Um documento disponível no site da Biblioteca Virtual em Saúde do Ministério da Saúde diz que “não existe aborto ‘legal’” e defende que os casos em que há “excludente de ilicitude” sejam comprovados após “investigação policial”.

O manual tem em seus créditos, como “editor geral”, o secretário nacional de Atenção Primária, Raphael Camara. O g1 busca informações junto ao governo federal sobre qual o status e a validade do documento.

“Não existe aborto ‘legal’ como é costumeiramente citado, inclusive em textos técnicos. O que existe é o aborto com excludente de ilicitude. Todo aborto é um crime, mas quando comprovadas as situações de excludente de ilicitude após investigação policial, ele deixa de ser punido, como a interrupção da gravidez por risco materno”.

A cartilha “Atenção Técnica para Prevenção, Avaliação e Conduta nos Casos de Abortamento” está disponível em um dos endereços do governo federal no formato PDF e foi divulgada inicialmente pelo jornal “Gazeta do Povo”.

O g1 entrou em contato com o Ministério da Saúde e questionou se o documento passará por nova revisão ou consultas públicas, além de quais foram as autoridades consultadas para sua redação, mas, até a mais recente atualização desta reportagem, não havia recebido uma resposta.
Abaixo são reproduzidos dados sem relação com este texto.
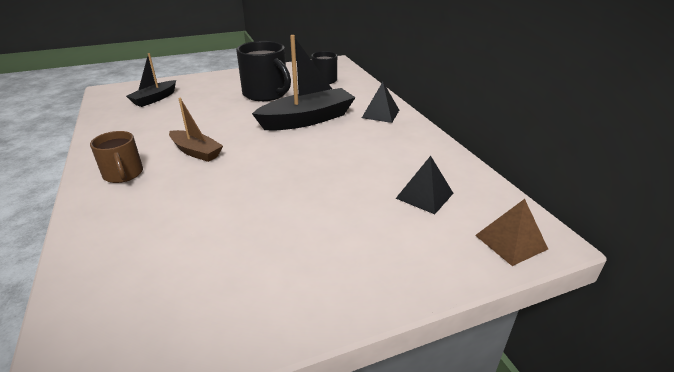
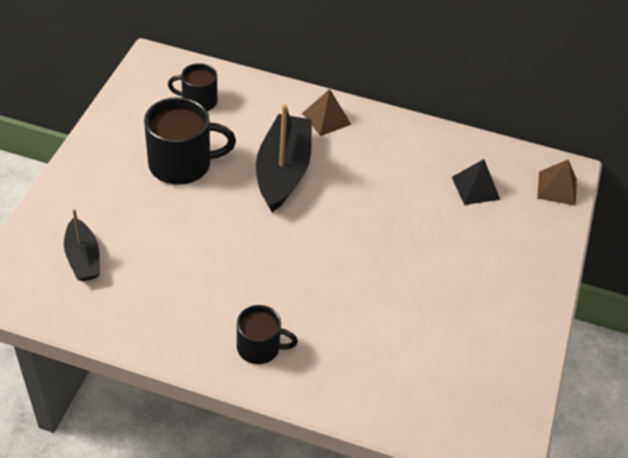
camera: 55 degrees left, 15 degrees up
(123, 174) = (260, 347): brown mug -> black mug
(196, 152) = (267, 280): brown boat -> none
(380, 114) = (326, 118): black pyramid -> brown pyramid

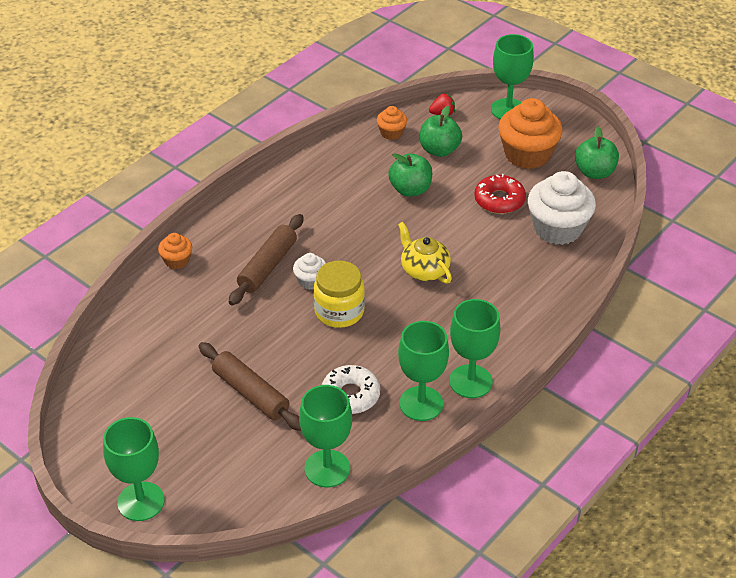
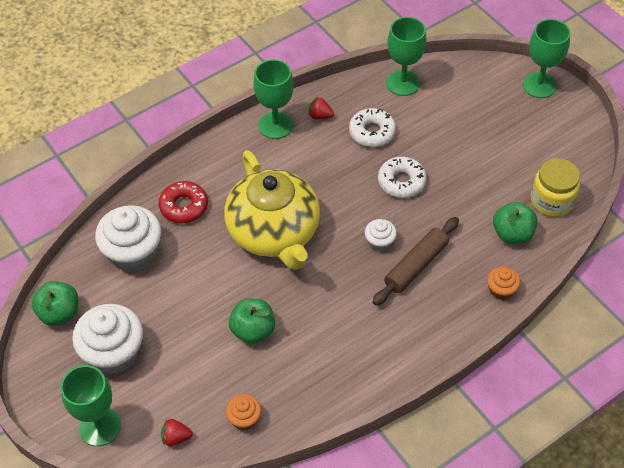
camera: 165 degrees left, 10 degrees up
(250, 393) = (450, 148): brown rolling pin -> none
(301, 345) = (401, 181): none -> white donut
(339, 311) = (361, 206): yellow jar -> yellow jar (551, 200)
(421, 403) = (320, 116): green goblet -> red strawberry
(424, 270) = (274, 233): yellow teapot -> yellow teapot, size x2.06
(439, 150) = (202, 380): green apple -> green apple (512, 234)
(499, 200) = (171, 298): red donut -> red donut (184, 206)
(527, 154) = (113, 353): orange cupcake -> white cupcake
De acordo com Marina Ruzzi, advogada especializada em gênero e atuante em causas relacionadas à área da saúde em São Paulo, a afirmação de que “não existe aborto ‘legal'” é incorreta, segundo a legislação do Brasil, e ainda causa “insegurança jurídica”.

“É bem esquisita a frase deles, que eles repetem à exaustão. A gente entende que o aborto é crime, exceto em três hipóteses: duas estão previstas no código penal, no caso de risco de morte materna e em casos de estupro; e o STF decidiu em 2012 também pela possibilidade do aborto em caso de feto anencefálico”, explica.

“Então, se não são crimes, elas são legais. São regulamentadas pelo poder público, pelo Ministério da Saúde. Assim, falar que ainda assim o aborto nessas condições é ilegal, isso é, visivelmente, um argumento retórico muito torto para justificar a carga de moralidade em cima dessas condutas”.